In conclusion, the opposition coalition Medrek is once again facing internal bickering because its leaders did not work their homework to become viable organization and a meaningful alternative.
The biggest tragedy is not that Medrek is weak and lack cohesiveness. That can be solved with proper diagnosis and corrections if there is a will. However, they appear determined to continue as anarchic, personality based parties, without alternative policies and real mass base, rather relying on external funding. This is a result of their rent-seeking worldviews and short-sighted political calculations.
That is why Ato Bulcha was complaining quick-fixes, such as sharing revenue from diaspora fund-raisings, etc. He should have been thinking was when, if ever, will Medrek have a clear political program and a real membership base that covers its organizational expenses.
It is incredulous that he was complaining of not using Andinet's newspaper together. It is confusing how the newspaper would work if it were jointly owned by Medrek?
Will a newspaper owned by Medrek propagate about the "right to sell land" or the right of every citizen to use land under state administrations?
Is the newspaper going to lecture the classical liberalism concepts of individual rights concepts or the rational of group rights or social democracy? Which is it?
Will the newspaper call its readers to join the "multi-ethnic" party Andinet or Medrek member parties organizes in the name of their ethnic group?
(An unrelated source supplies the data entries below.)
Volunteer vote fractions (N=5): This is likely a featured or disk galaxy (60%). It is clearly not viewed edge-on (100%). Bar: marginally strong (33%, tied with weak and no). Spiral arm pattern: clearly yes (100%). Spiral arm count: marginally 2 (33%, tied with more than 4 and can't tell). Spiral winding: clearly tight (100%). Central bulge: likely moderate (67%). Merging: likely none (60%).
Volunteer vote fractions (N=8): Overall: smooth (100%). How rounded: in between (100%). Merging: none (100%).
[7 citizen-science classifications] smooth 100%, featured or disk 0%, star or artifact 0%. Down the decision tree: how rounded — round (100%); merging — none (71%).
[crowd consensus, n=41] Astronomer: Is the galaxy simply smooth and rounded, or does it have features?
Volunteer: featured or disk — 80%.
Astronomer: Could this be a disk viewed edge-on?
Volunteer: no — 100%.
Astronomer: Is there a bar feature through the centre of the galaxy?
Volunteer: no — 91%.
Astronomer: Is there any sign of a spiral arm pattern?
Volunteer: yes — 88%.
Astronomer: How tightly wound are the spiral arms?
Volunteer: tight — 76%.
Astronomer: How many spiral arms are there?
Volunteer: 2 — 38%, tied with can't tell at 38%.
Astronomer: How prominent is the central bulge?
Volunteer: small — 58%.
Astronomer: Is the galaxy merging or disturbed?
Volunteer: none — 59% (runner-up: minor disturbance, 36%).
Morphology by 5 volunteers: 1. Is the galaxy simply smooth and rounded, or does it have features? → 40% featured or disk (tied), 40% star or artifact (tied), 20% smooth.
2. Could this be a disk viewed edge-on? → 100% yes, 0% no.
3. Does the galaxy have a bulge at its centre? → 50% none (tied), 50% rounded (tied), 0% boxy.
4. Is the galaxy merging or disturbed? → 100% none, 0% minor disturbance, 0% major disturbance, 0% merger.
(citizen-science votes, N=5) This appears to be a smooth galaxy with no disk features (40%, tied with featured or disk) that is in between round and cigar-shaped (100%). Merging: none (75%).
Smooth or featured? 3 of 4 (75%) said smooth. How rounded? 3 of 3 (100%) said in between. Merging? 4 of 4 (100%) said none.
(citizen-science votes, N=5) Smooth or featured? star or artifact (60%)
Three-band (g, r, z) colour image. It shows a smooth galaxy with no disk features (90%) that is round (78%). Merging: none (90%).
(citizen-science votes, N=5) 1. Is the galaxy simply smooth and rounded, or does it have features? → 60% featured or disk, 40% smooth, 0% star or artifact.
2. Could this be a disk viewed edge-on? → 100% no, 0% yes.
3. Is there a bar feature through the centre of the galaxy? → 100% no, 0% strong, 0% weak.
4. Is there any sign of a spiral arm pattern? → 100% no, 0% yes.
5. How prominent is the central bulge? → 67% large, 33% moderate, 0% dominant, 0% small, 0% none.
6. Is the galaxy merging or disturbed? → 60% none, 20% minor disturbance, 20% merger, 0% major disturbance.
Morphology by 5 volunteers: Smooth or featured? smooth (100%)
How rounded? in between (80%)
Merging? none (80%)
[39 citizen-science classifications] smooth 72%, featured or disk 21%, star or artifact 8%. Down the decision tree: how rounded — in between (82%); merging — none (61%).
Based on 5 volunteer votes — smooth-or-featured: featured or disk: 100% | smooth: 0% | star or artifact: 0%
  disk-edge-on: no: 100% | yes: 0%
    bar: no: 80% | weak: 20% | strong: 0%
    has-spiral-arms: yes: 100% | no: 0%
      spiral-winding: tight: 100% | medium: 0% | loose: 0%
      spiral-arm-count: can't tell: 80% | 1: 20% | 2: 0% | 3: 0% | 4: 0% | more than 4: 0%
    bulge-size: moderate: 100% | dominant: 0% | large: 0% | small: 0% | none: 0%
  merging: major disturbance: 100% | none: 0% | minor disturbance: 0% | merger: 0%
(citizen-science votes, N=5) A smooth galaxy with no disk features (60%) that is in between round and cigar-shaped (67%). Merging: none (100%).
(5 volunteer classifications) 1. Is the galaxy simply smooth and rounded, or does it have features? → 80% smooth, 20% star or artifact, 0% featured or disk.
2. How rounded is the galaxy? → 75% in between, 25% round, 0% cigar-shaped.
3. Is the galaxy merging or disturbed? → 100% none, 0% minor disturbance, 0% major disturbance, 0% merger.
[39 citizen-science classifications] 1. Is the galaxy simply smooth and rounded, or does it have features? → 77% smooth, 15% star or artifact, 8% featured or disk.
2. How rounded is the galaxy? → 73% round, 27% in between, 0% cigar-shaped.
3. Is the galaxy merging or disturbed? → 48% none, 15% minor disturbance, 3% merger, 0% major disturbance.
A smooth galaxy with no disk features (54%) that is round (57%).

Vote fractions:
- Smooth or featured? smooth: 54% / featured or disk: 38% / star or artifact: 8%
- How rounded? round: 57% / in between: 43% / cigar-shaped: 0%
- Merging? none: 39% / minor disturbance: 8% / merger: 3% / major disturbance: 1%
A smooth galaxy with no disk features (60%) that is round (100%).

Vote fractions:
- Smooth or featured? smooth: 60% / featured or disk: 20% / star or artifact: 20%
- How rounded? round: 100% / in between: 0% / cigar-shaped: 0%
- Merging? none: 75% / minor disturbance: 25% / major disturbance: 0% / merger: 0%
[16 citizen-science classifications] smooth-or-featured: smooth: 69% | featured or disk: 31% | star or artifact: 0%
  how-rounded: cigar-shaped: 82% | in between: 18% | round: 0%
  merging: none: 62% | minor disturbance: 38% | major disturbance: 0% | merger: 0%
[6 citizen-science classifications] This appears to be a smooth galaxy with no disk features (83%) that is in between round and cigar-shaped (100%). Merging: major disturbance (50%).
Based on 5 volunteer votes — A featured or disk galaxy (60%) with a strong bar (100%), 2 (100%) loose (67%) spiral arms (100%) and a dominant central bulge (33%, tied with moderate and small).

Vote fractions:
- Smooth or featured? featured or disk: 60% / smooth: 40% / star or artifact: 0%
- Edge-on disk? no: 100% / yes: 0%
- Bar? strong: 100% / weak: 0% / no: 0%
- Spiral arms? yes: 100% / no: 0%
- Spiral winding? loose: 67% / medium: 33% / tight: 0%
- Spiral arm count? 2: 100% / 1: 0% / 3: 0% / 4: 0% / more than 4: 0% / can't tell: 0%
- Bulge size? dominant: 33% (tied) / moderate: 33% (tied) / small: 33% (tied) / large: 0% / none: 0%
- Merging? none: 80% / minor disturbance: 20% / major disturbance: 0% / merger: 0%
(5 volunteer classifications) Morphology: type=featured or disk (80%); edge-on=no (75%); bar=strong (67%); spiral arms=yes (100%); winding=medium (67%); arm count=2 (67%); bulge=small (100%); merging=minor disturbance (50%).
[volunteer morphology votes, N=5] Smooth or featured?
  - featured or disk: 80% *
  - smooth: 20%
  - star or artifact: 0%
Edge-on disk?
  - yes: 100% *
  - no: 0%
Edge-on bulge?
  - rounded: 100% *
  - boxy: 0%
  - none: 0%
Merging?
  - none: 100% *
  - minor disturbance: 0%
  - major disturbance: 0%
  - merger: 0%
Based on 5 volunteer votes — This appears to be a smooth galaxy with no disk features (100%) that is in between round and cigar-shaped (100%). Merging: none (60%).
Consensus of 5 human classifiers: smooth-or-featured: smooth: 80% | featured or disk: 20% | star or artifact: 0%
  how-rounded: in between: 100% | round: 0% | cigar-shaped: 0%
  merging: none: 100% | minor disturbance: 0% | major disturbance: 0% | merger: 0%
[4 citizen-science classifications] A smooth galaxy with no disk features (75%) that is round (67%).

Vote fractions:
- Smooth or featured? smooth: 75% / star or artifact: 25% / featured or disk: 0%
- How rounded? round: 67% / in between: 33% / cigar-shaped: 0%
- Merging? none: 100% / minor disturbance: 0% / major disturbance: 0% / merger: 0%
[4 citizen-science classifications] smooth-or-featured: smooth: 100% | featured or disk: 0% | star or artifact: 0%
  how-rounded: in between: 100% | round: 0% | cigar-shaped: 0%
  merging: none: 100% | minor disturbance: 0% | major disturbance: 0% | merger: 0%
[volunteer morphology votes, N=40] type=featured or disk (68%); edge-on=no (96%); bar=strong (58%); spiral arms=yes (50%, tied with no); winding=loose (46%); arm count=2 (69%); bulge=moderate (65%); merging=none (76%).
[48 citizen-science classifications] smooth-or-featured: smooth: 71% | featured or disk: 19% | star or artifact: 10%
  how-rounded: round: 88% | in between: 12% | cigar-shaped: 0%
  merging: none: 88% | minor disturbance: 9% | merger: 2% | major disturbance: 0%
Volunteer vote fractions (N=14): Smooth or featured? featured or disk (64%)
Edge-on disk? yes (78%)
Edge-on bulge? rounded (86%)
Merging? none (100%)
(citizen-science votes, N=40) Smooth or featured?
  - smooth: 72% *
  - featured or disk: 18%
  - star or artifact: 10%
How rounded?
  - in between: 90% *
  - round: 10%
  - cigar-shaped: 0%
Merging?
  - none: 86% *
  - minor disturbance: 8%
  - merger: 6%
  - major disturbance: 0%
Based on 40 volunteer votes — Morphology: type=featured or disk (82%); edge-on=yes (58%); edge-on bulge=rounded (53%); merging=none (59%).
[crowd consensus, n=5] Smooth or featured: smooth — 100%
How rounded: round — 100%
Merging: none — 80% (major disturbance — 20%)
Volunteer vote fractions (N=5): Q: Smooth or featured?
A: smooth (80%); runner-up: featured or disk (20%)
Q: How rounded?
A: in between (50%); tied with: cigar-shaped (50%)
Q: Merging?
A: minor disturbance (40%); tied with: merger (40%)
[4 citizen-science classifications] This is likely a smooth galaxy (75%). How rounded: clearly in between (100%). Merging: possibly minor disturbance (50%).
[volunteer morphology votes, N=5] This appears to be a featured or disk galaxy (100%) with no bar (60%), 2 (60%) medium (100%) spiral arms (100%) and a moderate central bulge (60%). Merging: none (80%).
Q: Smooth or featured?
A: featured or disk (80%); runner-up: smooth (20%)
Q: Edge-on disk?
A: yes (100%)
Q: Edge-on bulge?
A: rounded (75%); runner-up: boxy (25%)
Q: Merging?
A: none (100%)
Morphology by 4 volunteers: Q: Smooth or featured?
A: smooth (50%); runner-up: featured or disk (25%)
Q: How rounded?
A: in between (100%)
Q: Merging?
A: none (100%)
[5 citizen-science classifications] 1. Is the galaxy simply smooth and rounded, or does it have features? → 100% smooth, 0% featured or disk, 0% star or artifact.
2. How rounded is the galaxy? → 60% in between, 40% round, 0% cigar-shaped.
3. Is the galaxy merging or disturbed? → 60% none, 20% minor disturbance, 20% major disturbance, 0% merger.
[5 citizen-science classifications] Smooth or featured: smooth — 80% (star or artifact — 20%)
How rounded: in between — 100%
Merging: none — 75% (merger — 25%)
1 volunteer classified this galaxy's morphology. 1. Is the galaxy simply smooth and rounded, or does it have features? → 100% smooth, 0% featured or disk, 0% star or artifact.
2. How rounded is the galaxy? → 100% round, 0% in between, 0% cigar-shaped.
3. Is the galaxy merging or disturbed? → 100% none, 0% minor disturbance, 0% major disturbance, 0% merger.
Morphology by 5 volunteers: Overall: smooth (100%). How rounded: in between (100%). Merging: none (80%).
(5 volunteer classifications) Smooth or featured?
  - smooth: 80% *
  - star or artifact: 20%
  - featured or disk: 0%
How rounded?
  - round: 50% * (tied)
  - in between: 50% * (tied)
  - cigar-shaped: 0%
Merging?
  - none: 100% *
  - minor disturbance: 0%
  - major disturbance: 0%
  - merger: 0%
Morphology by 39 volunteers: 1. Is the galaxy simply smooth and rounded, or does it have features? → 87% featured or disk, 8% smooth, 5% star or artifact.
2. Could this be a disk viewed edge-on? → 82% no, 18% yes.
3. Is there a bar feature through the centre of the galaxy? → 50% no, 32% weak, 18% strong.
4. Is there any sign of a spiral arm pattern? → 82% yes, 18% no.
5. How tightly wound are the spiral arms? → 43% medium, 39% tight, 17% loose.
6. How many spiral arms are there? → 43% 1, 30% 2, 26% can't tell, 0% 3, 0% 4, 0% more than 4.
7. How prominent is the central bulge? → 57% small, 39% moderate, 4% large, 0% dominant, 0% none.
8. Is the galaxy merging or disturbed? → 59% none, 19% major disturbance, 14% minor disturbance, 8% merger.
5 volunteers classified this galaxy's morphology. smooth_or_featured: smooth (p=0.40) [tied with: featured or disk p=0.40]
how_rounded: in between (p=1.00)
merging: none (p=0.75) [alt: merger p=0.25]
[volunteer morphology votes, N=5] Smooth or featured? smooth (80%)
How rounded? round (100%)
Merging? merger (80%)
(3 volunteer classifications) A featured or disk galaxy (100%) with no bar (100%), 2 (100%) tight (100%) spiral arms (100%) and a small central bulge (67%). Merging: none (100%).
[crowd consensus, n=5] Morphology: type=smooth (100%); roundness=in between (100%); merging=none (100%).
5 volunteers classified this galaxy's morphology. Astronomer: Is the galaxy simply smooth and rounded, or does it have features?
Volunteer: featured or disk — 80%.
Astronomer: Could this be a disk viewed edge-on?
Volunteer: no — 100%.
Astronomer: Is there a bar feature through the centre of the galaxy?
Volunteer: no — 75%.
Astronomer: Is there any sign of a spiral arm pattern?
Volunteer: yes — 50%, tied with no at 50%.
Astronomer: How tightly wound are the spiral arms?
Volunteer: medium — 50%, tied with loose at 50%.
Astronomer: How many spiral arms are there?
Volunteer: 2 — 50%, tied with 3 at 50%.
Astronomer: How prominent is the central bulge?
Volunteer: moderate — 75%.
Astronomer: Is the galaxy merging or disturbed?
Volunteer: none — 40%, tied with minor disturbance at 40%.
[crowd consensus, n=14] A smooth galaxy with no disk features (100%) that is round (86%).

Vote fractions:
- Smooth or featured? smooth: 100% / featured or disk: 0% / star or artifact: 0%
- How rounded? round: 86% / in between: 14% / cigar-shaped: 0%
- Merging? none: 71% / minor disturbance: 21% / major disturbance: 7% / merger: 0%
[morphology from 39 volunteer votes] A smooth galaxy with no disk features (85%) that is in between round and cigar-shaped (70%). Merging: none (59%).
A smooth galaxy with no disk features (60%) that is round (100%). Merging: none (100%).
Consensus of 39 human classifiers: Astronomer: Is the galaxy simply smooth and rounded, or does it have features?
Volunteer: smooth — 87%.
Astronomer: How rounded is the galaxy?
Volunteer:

Is the newspaper supposed to talk about the "generation killer" education policy or about a child's right to learn in mother-tongue?
Will the newspaper speak about the people's right to self-administration or the need to abolish ethnic federalism?
Is the newspaper supposed to talk about neo-liberal trickledown economics or social democracy?
Will the newspaper campaign for "bringing-back" Assab port or the whole Eritrea or simply for getting a piece of land alongside Red Sea?
Is it going to speak in favor of Article 39 or against it?
Will it call for expropriating EFORT, TIRET, etc. or will it consider it as legitimate property of the people?
The list of ideological differences are endless. They cannot be accommodated even in a single newspaper, let alone a political party that claims to be capable of leading a complex country like Ethiopia into a better future.
Even worse, these differences are rooted in the personal preferences of the handful elites that run Medrek. These individuals have no interest nor commitment to democratic centralism. They are not accounted to and guided by a real mass based constituency.
Their funding sources are detached from the reality on the ground and do not go beyond applauding and raising funds whenever Medrek makes provocative statements and takes confrontational positions.
With all these structural, tactical and ideological flaws, it is inconceivable how Medrek can become a real player in the national politics and put the ruling party in check.
These problems cannot be solved by simple quick-fixes suggested by Ato Bulcha, rather they need a real surgery with the participation of all stakeholders. The opposition media should better stop scratching the ego of these misguided opposition personalities rather push them for real reforms that will make them a meaningful players.
Until then, Ethiopia shall continue its democracy and economic stride. It is the shoe that should fit the foot, not the other way round.